The American Bar Association condemned President Donald Trump after he called members of the Supreme Court “disloyal to the Constitution.” He made the comment after the court struck down sweeping tariffs he had imposed through executive orders, ruling that the tariffs exceeded the powers given to the president by Congress.
“While judicial opinions are always subject to analysis and critique, such disagreement must be voiced with respect for the facts and the law and must respect the independence and integrity of the courts,” reads a statement by the association’s president, Michelle A Behnke.
“Incendiary rhetoric has helped contribute to the alarming increase in attacks on and threats to our judges. It must stop,” Behnke added.
Republican representative Nancy Mace called for the resignation of Texas representative Tony Gonzales as he faces allegations of having an affair with a staffer who later died by suicide.
“These text messages are disgusting and inexcusable,” Mace said in a statement. “She is gone now. Her son is growing up without his mother. And Tony Gonzales is campaigning like nothing happened.”
Mace added: “Tony Gonzales should resign immediately and be held fully accountable for what he’s done. She and her family deserved better. And Texans deserve a congressman who does not prey on women.”
Mace joins Republican representatives Lauren Boebert and Anna Paulina Luna in condemning the Texas lawmaker. The San Antonio Express-News reported last week that the former aide, Regina Santos-Aviles, wrote to another staffer in April 2025 that she had an affair with Gonzales.

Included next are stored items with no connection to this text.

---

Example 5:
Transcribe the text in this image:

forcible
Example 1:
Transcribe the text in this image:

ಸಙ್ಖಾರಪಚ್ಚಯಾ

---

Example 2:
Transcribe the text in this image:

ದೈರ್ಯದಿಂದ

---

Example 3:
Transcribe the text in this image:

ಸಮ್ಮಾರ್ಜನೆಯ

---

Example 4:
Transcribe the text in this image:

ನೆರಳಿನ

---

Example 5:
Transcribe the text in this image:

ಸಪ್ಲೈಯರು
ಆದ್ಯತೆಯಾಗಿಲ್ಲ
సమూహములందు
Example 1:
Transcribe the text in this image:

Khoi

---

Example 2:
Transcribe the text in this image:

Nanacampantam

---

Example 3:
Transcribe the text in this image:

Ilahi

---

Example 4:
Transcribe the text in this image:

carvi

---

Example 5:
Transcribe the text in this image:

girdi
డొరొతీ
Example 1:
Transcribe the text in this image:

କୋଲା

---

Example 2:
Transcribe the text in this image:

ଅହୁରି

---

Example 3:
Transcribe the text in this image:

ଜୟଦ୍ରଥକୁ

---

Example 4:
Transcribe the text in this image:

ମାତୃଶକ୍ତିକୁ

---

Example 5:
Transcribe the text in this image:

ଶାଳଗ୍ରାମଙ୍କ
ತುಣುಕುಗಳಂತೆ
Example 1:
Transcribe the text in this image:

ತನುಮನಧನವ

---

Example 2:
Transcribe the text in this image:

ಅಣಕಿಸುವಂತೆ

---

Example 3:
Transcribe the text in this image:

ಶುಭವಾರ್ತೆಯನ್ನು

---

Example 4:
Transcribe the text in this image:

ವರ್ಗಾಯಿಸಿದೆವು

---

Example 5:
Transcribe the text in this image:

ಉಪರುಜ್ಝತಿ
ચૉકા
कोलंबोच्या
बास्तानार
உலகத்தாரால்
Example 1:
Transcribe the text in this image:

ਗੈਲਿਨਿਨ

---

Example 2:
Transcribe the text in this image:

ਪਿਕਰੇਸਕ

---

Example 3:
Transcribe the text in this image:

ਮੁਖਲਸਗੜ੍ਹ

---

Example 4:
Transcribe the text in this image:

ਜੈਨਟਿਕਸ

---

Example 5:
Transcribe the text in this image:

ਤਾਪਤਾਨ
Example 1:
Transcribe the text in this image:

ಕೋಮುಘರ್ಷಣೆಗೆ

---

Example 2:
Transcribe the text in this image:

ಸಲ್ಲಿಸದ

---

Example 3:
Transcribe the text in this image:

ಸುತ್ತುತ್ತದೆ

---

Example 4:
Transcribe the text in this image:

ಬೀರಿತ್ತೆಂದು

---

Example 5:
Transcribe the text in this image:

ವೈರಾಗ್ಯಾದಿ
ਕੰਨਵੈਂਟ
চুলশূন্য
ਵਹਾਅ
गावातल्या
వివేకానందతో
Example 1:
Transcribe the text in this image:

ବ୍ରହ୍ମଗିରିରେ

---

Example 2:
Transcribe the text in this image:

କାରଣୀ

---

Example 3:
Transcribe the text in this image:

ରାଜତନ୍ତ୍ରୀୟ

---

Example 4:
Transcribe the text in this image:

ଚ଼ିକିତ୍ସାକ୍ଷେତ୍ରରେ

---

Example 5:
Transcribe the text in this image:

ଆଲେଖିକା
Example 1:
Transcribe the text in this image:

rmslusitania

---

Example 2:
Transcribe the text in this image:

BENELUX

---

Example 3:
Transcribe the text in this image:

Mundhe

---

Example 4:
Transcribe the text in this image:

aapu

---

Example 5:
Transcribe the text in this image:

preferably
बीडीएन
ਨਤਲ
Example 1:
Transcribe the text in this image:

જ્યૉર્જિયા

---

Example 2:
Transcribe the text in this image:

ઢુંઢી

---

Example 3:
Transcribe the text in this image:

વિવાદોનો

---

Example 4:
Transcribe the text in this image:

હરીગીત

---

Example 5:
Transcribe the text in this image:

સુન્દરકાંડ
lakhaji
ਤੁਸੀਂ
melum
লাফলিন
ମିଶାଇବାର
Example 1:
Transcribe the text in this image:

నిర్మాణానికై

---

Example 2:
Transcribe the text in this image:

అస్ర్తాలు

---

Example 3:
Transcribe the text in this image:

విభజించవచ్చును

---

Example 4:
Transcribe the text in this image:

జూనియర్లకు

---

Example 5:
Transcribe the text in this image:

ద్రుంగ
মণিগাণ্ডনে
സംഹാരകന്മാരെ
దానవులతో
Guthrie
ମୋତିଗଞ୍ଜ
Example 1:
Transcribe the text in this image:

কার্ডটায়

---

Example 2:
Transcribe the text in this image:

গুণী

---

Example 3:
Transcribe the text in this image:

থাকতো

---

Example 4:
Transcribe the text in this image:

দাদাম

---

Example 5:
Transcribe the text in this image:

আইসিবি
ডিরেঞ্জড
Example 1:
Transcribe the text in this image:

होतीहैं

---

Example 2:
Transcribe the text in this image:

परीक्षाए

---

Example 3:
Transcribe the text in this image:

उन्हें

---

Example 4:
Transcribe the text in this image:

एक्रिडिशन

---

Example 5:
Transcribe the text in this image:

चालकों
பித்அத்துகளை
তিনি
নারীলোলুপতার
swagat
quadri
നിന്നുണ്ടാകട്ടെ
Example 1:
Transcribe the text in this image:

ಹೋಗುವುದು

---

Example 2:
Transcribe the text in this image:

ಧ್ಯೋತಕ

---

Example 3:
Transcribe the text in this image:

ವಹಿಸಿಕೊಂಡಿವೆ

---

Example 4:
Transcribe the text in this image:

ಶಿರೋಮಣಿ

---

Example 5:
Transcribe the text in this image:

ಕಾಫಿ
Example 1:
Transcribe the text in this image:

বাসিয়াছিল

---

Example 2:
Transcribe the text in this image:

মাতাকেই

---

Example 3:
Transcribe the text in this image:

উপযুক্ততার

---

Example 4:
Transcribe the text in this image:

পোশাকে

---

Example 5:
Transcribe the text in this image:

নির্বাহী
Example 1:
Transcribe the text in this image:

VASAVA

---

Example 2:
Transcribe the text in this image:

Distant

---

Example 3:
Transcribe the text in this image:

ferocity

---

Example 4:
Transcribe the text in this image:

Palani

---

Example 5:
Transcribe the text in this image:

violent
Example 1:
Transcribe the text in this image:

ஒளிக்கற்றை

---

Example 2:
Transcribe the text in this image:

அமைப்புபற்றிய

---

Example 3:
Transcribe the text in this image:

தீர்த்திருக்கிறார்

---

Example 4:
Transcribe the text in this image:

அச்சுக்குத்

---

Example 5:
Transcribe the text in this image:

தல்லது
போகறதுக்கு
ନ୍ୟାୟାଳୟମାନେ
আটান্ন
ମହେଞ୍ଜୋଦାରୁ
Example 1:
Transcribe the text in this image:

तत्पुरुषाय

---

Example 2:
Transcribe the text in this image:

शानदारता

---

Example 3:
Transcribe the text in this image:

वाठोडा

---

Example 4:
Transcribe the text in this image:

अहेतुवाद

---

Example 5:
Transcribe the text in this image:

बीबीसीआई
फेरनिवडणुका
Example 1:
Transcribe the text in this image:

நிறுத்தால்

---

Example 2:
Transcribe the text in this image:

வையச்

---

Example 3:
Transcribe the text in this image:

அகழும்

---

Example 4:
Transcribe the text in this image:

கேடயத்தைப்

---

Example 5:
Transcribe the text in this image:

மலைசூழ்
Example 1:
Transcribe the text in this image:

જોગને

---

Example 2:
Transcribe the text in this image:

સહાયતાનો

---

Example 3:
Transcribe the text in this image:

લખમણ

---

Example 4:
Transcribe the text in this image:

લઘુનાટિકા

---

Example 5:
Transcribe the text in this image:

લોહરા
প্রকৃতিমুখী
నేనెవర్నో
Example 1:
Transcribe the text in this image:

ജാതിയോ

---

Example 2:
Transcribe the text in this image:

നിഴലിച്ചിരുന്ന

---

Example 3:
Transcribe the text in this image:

She died after lighting herself on fire in September.
President Donald Trump on Monday denied reports that Gen Dan Caine, the chair of the joint chiefs of staff, has cautioned him about the risks associated with launching a military campaign against Iran.
“I am the one that makes the decision, I would rather have a Deal than not but, if we don’t make a Deal, it will be a very bad day for that Country and, very sadly, its people, because they are great and wonderful, and something like this should never have happened to them,” Trump said in a post on Truth Social.
The Guardian has reported that Caine has been less confident about the likelihood of success with attacking Iran than he was about the Venezuela operation last month, with concerns centering on the low stockpile of anti-missile systems.
A senior FBI official who was ousted by the Trump administration last year announced his bid for Congress in Maryland.
David Sundberg was fired in January 2025, just days after President Donald Trump began his second administration, which was part of a broader FBI purge that took place after the president took office. Sundberg will be running to succeed Democratic representative Steny Hoyer in Maryland’s 5th congressional district.
“I’m running for Congress because I believe in the rule of law, not the rule of one man,” said Sundberg in a statement posted on his campaign website. “I was pushed out for doing my job and refusing to allow politics to compromise justice. But while they took my job, they didn’t take my oath.”
Sundberg was the former assistant director in charge of the FBI’s Washington Field Office, which led the bureau’s 6 January Capitol attacks investigation. The field office was also involved with the investigation into Trump’s alleged mishandling of sensitive government documents and efforts to overturn the 2020 election.